▶ _Source information_:

BEGIN

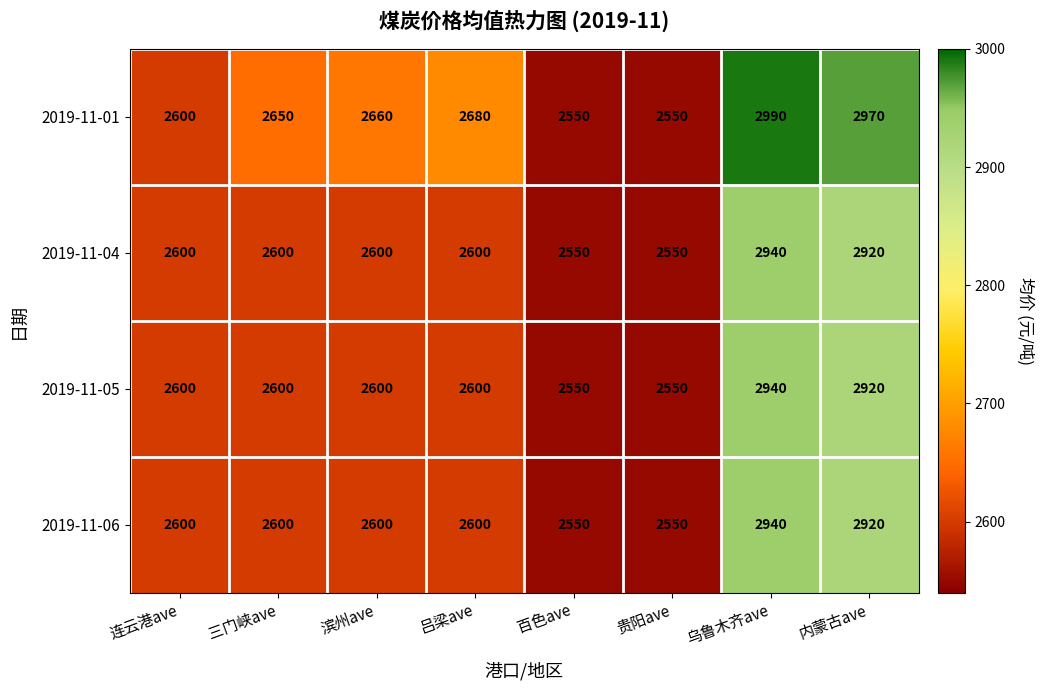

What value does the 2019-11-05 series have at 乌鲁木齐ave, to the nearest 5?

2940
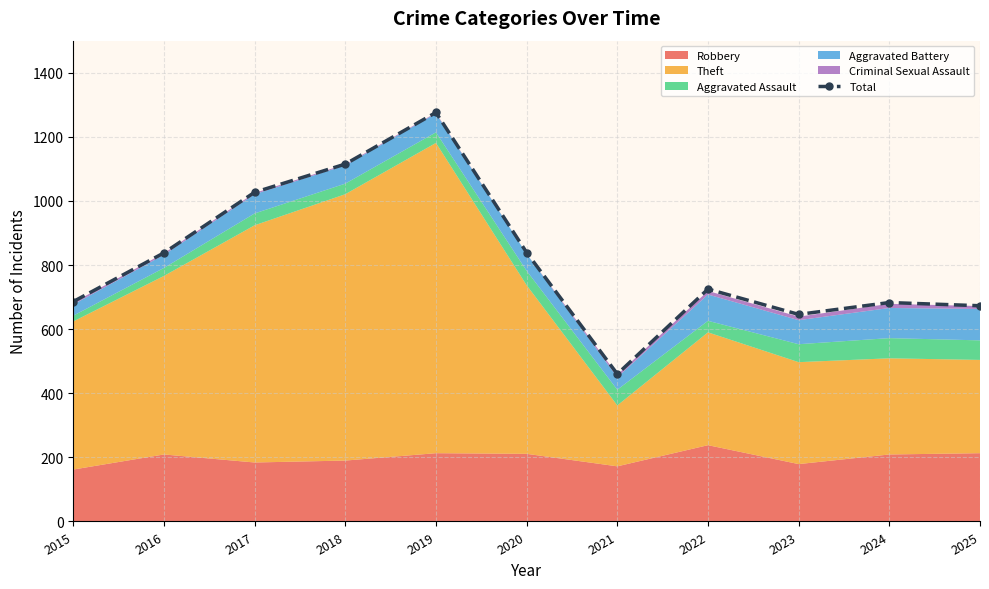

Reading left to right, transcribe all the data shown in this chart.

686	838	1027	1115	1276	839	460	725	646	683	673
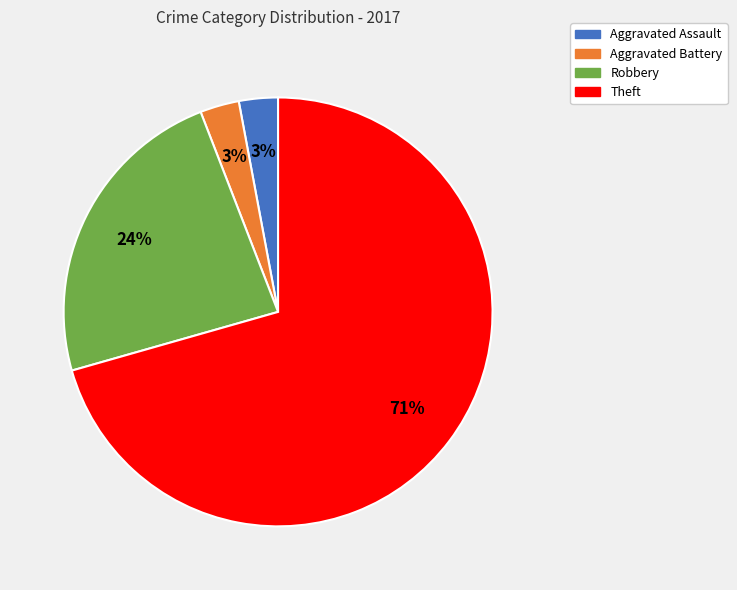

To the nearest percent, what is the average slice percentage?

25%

END

▶ _What is expected_:
Update the listing above by replacing each "nearest" with "closest" and changing nothing else. Leave the pictures out of your answer.

▶ _Your solution_:
What value does the 2019-11-05 series have at 乌鲁木齐ave, to the closest 5?

2940

Reading left to right, transcribe all the data shown in this chart.

686	838	1027	1115	1276	839	460	725	646	683	673

To the closest percent, what is the average slice percentage?

25%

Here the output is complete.